Comandante do barco +Bravíssimo, do Espírito Santo, Luciano Secchin destacou a oportunidade para os velejadores exclusivos de Oceano: “Para nós da Vela de Oceano é uma avenida que se abre, o barco de Oceano é maior, deixa pessoas com tamanhos diferentes, pessoas com mais corpo podem velejar. Não acho que só duas pessoas nesse barco dificulte, a gente aprende”.

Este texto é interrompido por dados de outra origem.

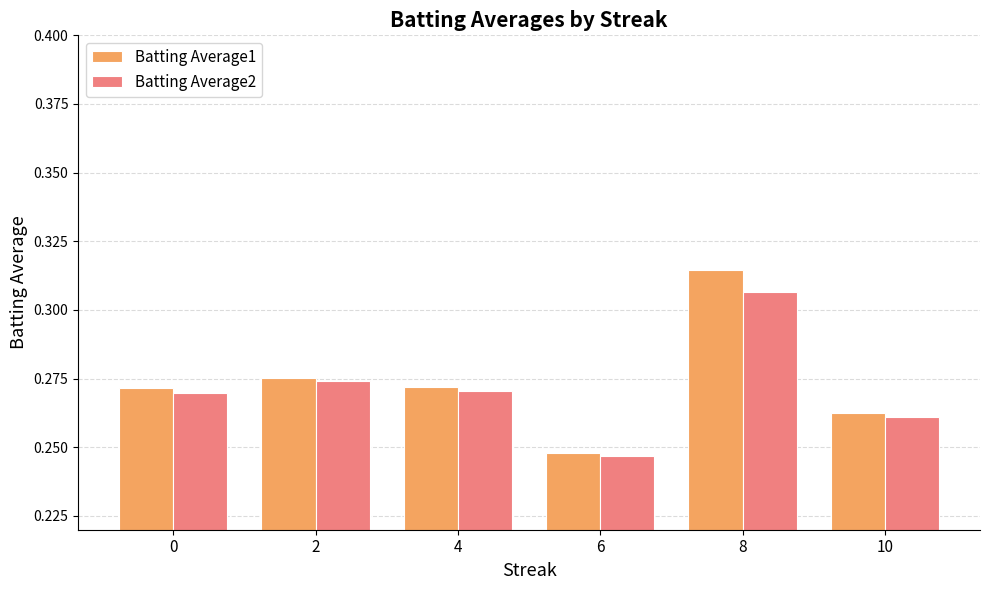

Which category has the lowest value across all series?

6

Comodoro da Associação Brasileira de Veleiros de Oceano e comandante do barco Maestrale, do Rio de Janeiro, Adalberto Casaes aplaudiu a chegada da classe para a Olimpíada: “Não só gostei, adorei a notícia pois dá a oportunidade dos velejadores de oceano disputarem as Olimpíadas.Os velejadores de Oceano normalmente migram dos monotipos que são classes escificadas para a Olimpíada. Os veleiros de Oceano são competitivos, a escolha do barco de 30 pés que é extremamente positivo, alvissareiro para vela oceânica mundial e em especial para a brasileira onde a ABVO busca impulsionar também”.

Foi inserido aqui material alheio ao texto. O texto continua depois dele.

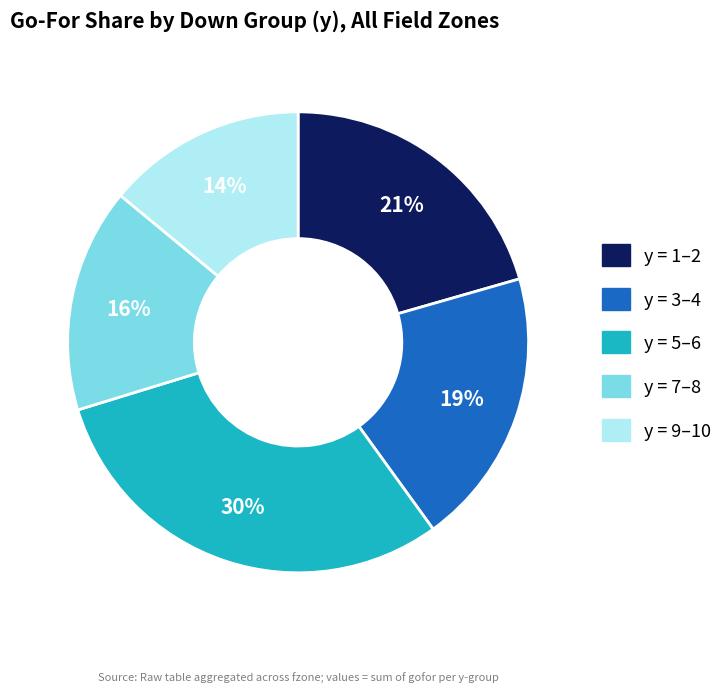

To the nearest percent, what is the difference between the largest and smallest slice percentages?

16%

O Campeonato Brasileiro ABVO regras IRC e ORC, segue nesta sexta-feira com o segundo dia de competições a previsão de duas regatas, uma Barla Sota e na sequência uma regata de Percurso largando da praia rasa, passando pela Ilha Rasa, Laje das Enchovas, Ilha Feia e a chegada nas proximidades do Iate Clube de Armação dos Búzios, o ICAB, que receberá os atletas com um Happy Hour na sequência. São 23 barcos do Rio de Janeiro, Espírito Santo, São Paulo e Rio Grande do Sul. Nesta sexta pela manhã os barcos da Escola Naval do Rio de Janeiro chegaram para inicarem a disputa completando a flotilha e saltando o número de velejadores para 214.
O evento termina neste sábado com as últimas regatas largando às 12h com a saída do empreendimento Aretê / BR Marinas e a cerimônia de premiação às 19h no hotel Aretê.
PROGRAMAÇÃO DO EVENTO: 
19/04 Sexta
12h Regatas do dia – 1 Barla Sota e 1 de Percurso
Após Regatas Happy Hour com Buffet de massas – ICAB
20/04 Sábado
12h – Regatas do dia
19h – Cerimônia de Premiação – Hotel Aretê
21/04 Domingo
12h – Dia reserva para validar o campeonato caso não sejam corridas duas regatas até o dia 20/04
O Campeonato Brasileiro de Veleiros do Oceano regras IRC e ORC tem o patrocínio master do Empreendimento Aretê e conta com o apoio da BH Marinas, Ipanema Ventures, do Iate Clube Armação de Búzios, que tradicionalmente promove a Búzios Sailing Week na Semana Santa, a Prefeitura Municipal de Armação dos Búzios e Cervejaria Búzios. A realização é da Associação Brasileira de Veleiros de Oceano e tem a chancela da Confederação Brasileira de Vela, a CBVela.